Other than that my memory betrayed me. I couldn't remember my patient's face. I couldn't remember the answers to any of the small talk questions I'd posed: what he did for work, what they were making, if this had been a date gone spectacularly wrong. Later, I mentally filed him away as the four-inch cut.

Here are my excuses: It was a very brief encounter. Our interaction was defined purely by process -- my suturing of his cut -- rather than content. Perhaps if I'd been taking care of his cirrhotic liver for a week, I'd imprint all the nonessential details, no problem.

I glumly crunched on a pack of graham crackers and peanut butter that I'd nipped from the patients' cupboard, those small constants of every young physician's nutrient profile, as I considered other implications. If I were being honest with myself, of the hundreds of patients that I'd had the privilege of taking care of this past year, even the ones who stayed with me for weeks, I vividly remembered only a handful. With the rest, I might remember our conversations and perhaps being struck by particulars, something I saw or what they said, but nothing comprehensive.

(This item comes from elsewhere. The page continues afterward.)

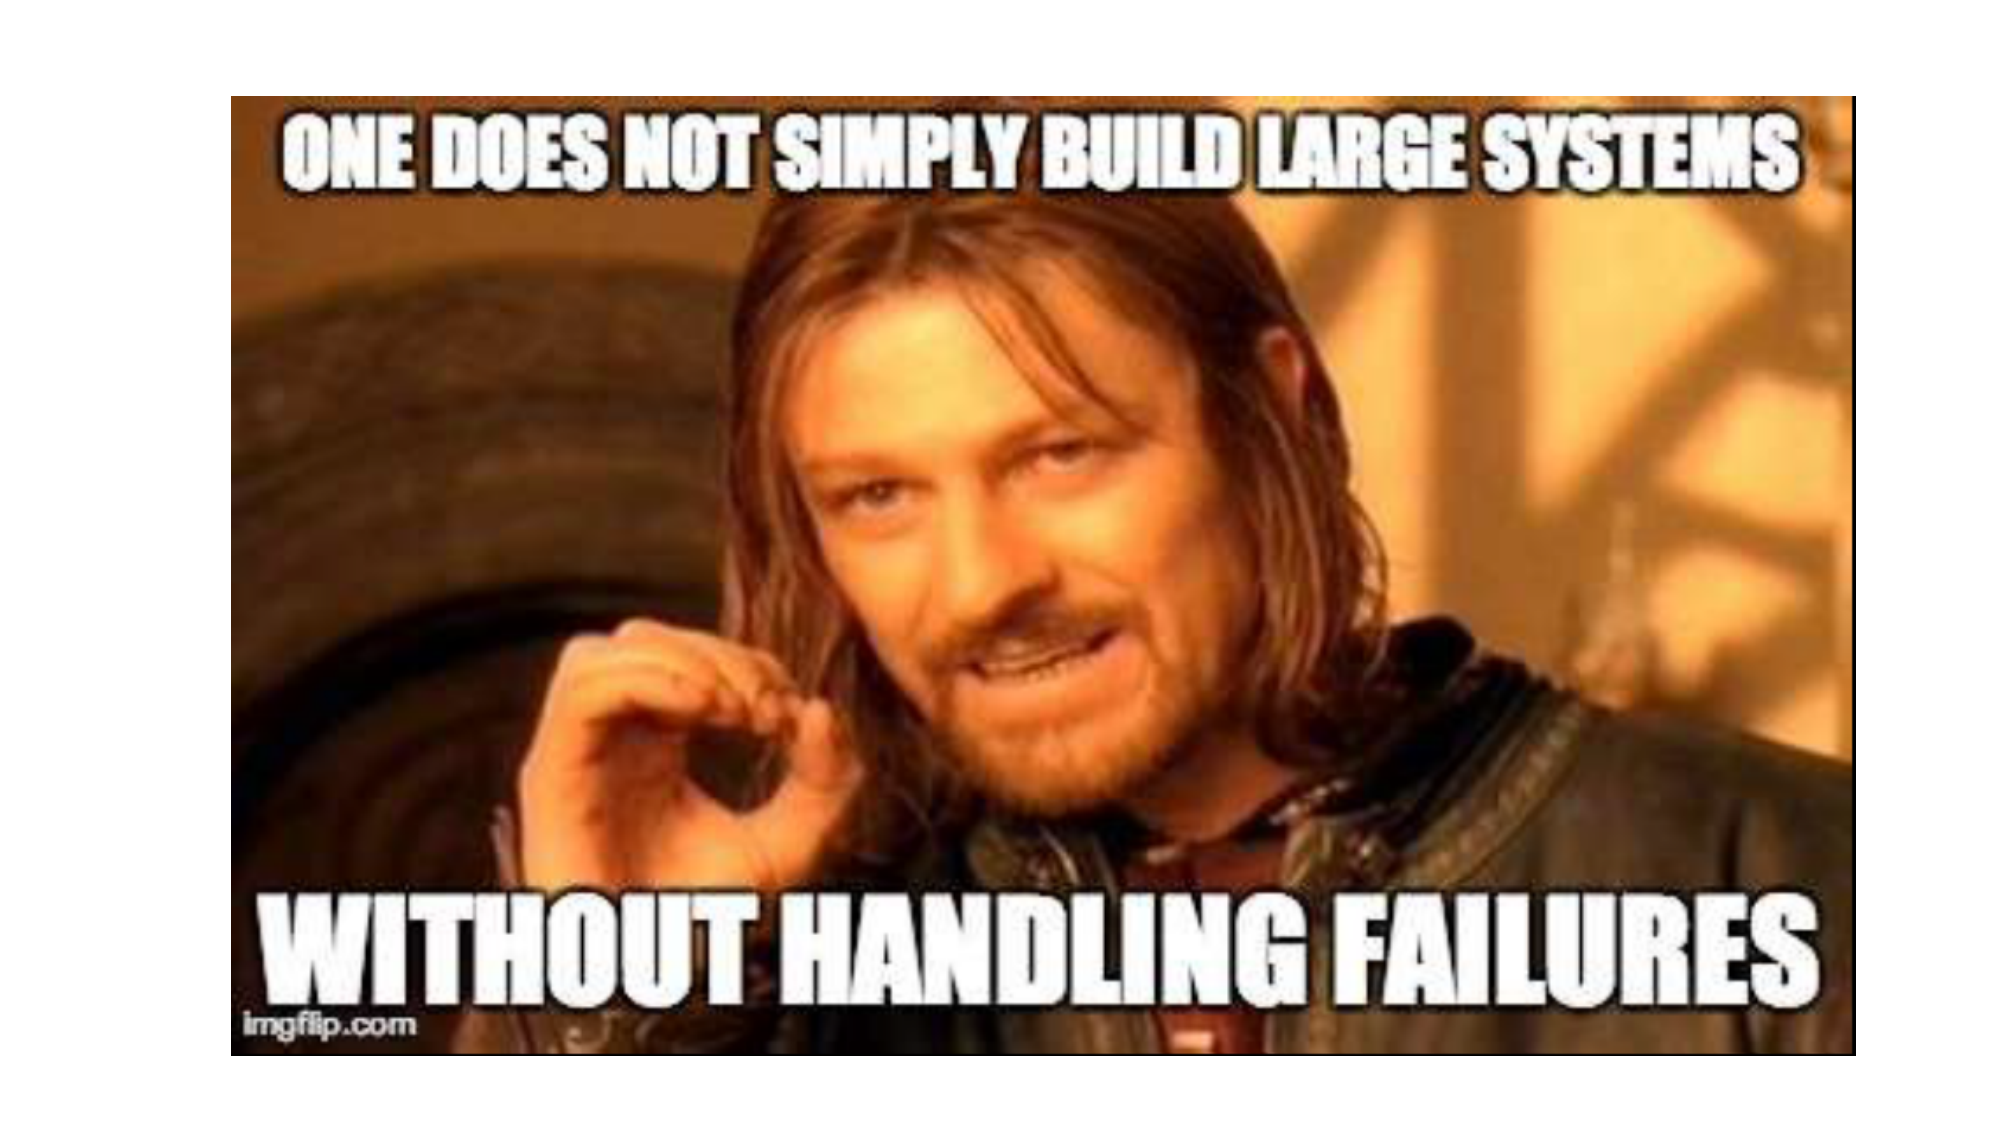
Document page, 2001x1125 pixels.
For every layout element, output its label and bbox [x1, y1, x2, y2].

picture [231, 96, 1856, 1056]
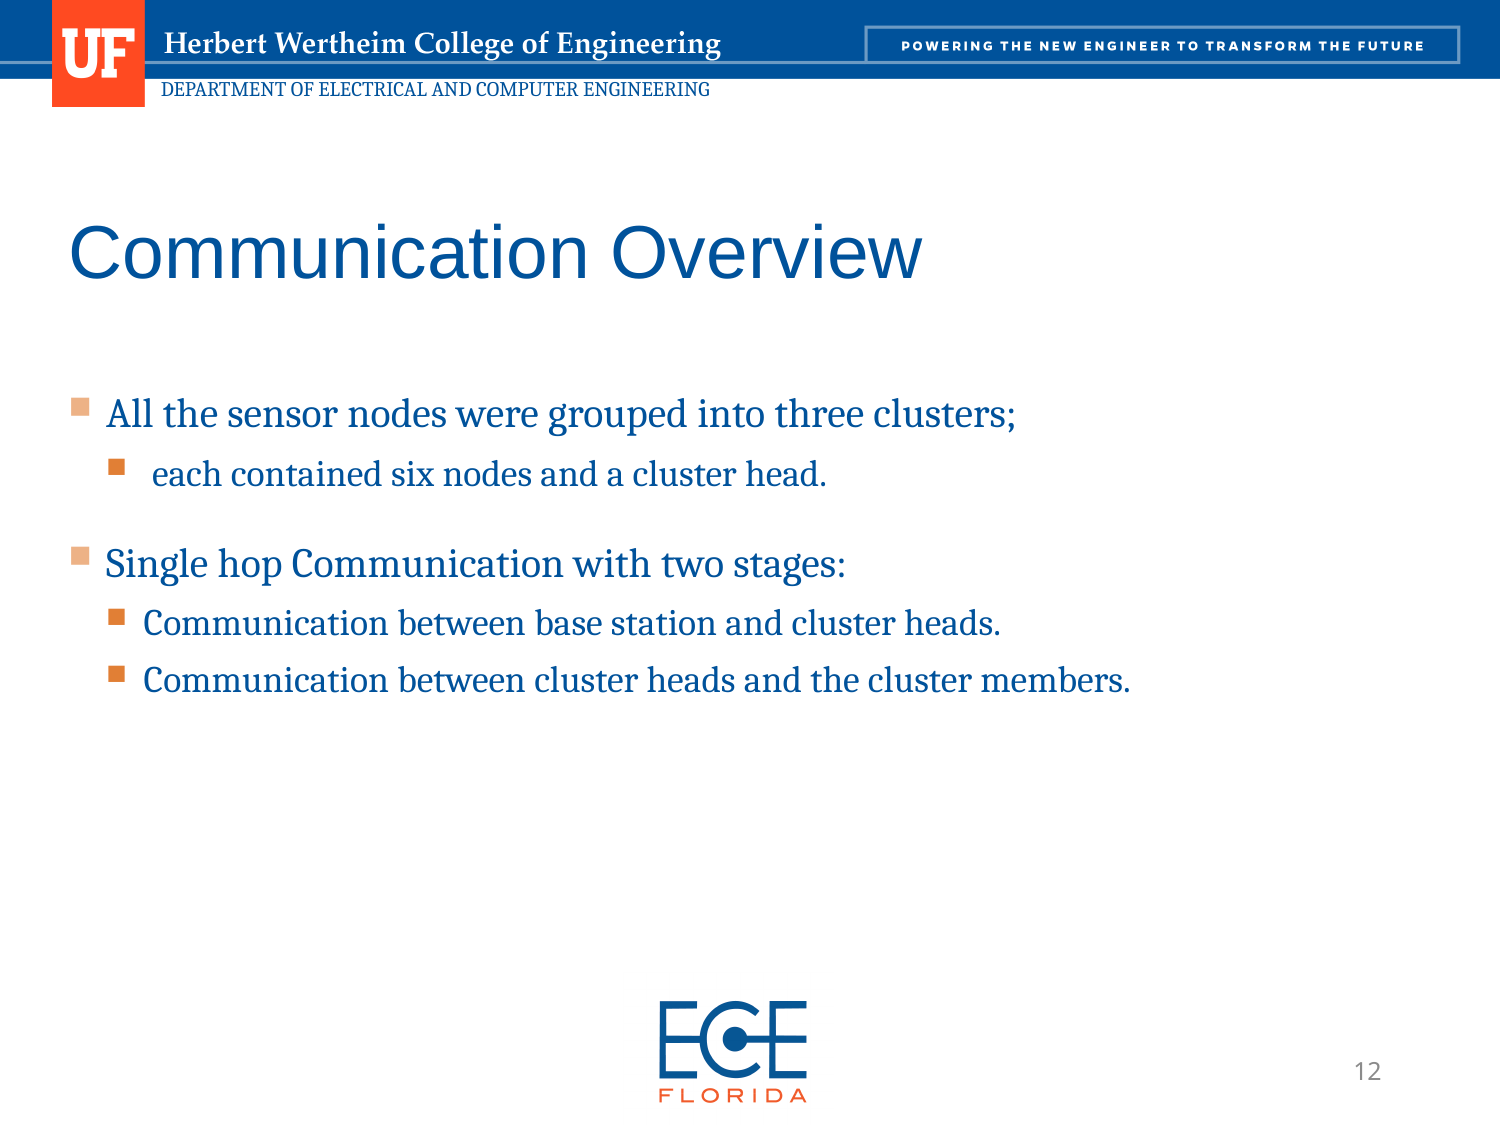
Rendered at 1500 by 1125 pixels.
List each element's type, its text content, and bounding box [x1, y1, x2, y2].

To be fair, patients indulge in this kind of metonymy too, particularly those who see physicians in multiples for a bevy of bodily complaints. I've had patients refer to the whole bunch of us as "white coats"; sometimes more creatively, "stethoscopes." But more generally, many understand that we are all just patients and doctors, brought together in a room by the symbiosis of our roles, which transcend the need or impulse to get personal with each other.

There are cultural imperatives that dictate and define what a good doctor looks like. I believe they stem from this historical image: the kindly gentleman in a long coat and monocle, disembarking from his coach at your front door, ready to be both doctor and family friend when ministering to your ailments. I was struck by this when reading Leslie Jamison's The Empathy Exams, when she disparages her busy cardiologist, who despite giving her excellent medical care, must dictate into a tape recorder Jamison's social history to be able to remember on subsequent visits that the author was a graduate student at Yale, working on a dissertation, recently lived in Iowa, etc. Jamison described being embarrassed by the physician's methods, so mechanic as they were.

I get it. As someone who is mostly a doctor but sometimes a patient, I understand and endorse the importance of feeling connected to one's physician. It's important to me that I feel like I am being heard, really heard, when I describe my sickness. But the idea that every doctor I see, no matter how frequently, would need to memorize my name, face, and life history in order to qualify as an excellent, caring physician feels like a distorted sentimentality, an invented fiction.

There is good clinical care, there is warmth and respect, there is the sense created within an encounter, no matter how short, that you are important and that you matter. The doctor who is present for those few minutes has done her job, no matter whether her memories of this interaction stay as strong as her patient's years down the road.